Stendal l Streitschlichtergruppen, Beratungsgespräche für Schüler und Eltern, Projekte wie „Schule ohne Rassismus, Schule mit Courage“. Das und vieles mehr gäbe es ohne das Engagement der Schulsozialarbeiter nicht. 22 davon gibt es im Landkreis. Im Sommer 2020 läuft jedoch die Finanzierung über den Europäischen Sozialfond aus. Derzeit ist offen, wie es weitergeht.
„Starke Schulsozialarbeit“ war das Motto eines Fachtags vergangene Woche. Alexandra Tinneberg, deren Kind auf das Markgraf-Albrecht Gymnasium in Osterburg geht, war dabei. Sie findet es „schlimm, dass es solche Fachtage geben muss, um die Wichtigkeit noch herauszustellen“. Die Mutter sagt: „Schulsozialarbeiter gehören heutzutage zu Schulen wie Lehrer, Direktor und Hausmeister.“ Sie würden stets ein offenes Ohr haben, auch für Lehrer und Eltern. Außerdem würden sie wichtige Projekte in die Schulen bringen.
Matthias Schindler, dessen zwei Kinder auf die Grundschule „Am Stadtsee“ gehen, erzählt: „Projekte wie Kochen lernen und Fußball führen dazu, dass die Kinder gerne zur Schule gehen.“ Außerdem bewirken sie, dass sich leistungsstarke um leistungsschwache Kinder kümmern.
Als besonderes Highlight des Fachtages zeigte die Tanzgruppe „die Schollis“ von der Sekundarschule „Geschwister Scholl“ in Goldbeck eine Tanzchoreografie, die sie während der AG mit Sozialarbeiterin Lisa Dombach erarbeitet haben. Lucy aus der 5. Klasse erklärt: „Wir können selber Ideen mit einbringen und haben die Möglichkeit, uns selbst auszuprobieren.
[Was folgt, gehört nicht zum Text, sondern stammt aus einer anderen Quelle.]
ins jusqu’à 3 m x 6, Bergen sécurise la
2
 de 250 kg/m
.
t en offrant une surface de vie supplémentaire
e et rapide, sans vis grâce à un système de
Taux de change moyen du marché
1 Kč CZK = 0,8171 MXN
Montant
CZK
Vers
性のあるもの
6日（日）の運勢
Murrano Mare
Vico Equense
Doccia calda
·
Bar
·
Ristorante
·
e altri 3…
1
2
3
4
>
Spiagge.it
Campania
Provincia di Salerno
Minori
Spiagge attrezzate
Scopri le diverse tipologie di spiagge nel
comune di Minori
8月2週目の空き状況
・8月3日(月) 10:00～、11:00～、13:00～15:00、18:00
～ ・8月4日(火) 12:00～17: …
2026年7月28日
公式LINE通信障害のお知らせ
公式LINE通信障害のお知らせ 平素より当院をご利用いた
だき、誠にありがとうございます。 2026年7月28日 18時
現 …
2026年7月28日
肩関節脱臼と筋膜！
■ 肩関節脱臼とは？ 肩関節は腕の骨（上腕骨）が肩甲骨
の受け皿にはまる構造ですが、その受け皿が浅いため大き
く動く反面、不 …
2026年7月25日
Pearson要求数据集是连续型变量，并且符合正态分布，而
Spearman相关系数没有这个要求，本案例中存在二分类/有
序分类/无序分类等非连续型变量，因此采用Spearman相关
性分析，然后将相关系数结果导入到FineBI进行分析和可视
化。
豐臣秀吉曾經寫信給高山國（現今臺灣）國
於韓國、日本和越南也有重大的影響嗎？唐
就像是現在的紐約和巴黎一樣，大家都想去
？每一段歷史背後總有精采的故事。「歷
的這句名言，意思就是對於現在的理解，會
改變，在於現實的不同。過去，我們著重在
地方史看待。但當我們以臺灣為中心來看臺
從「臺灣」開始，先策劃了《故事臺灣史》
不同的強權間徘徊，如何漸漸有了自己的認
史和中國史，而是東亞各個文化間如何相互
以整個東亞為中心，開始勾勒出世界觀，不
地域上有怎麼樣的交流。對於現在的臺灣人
Außerdem kann ich mich nach der Schule auspowern und den Stress vergessen.“
Sarah, die in die 9.?Klasse geht und auch an der Tanz-AG teilnimmt, bedankt sich noch einmal bei ihrer Sozialarbeiterin. „Ohne Frau Dombach hätte ich mich sicher nie getraut, vor Publikum zu tanzen,“ erzählt sie. Die stolze Sozialarbeiterin erklärt danach noch die positiven Effekte ihrer AG: Tanzen verbinde, fördere die Kreativität und jedes Training sei ein kleines Erfolgserlebnis. Den Spruch „Tanzen ist träumen mit den Füßen“, fände sie sehr zutreffend.
Als Nächstes präsentierten die Schüler der Streitschlichtergruppe von der Sekundarschule „Karl Marx“ Osterburg mit einem Theaterstück die Kenntnisse, die sie mit ihrer Lehrerin Grit Stange und Sozialarbeiterin Karin Rühlmann erworben haben.
„Streit zwischen den Schülern artet viel mehr aus und die sozialen Medien sind nicht zu unterschätzen“, erzählt die Lehrerin. Der Vorteil der Streitschlichtergruppe ist, dass die Schüler lernen, Konflikte selbst zu lösen und sich in andere hineinzuversetzen. Mit dem Satz „würde es überall so etwas geben, würde es nicht so viel Streit geben“, endete die Vorführung der Schüler.
Doch was passiert nach dem Sommer 2020? „Wenn es nicht weiter geht, sind demnächst viele Schulsozialarbeiter auf der Straße“, befürchtet Karin Rühlmann, Sozialarbeiterin der Sekundarschule „Karl Marx“ in Osterburg.
Landrat Carsten Wulfänger (CDU) sagte dazu in seiner Rede: „Eine Beantwortung der Frage, wie es nach dem Sommer 2020 weitergeht, muss spätestens zum Jahresende verbindlich feststehen. Hier wird sich das Land positionieren müssen“. Er selbst sei sich sicher, dass Schulsozialarbeit notwendig ist und daher würde er, wie bisher auch, die Sozialarbeiter aus voller Überzeugung unterstützen.
Diese Zusicherung reicht den derzeit rund 380 Sozialarbeitern jedoch nicht. Sie sammeln bis zum 2.?Mai mit dem neu gegründeten Bündnis „Schulsozialarbeit dauerhaft verankern“ Unterschriften für eine Änderung des Schulgesetzes.
Das Bündnis fordert, dass an allen Schulen – anders als jetzt – Schulsozialarbeit stattfindet und die bestehenden Projekte und Netzwerkstellen weiter finanziert werden. 62?Millionen Euro pro Jahr seien dafür notwendig, sagt Mirko Günther, Geschäftsbereichsleiter des „Sozialwerk Kinder- und Jugendhilfe“ in Magdeburg.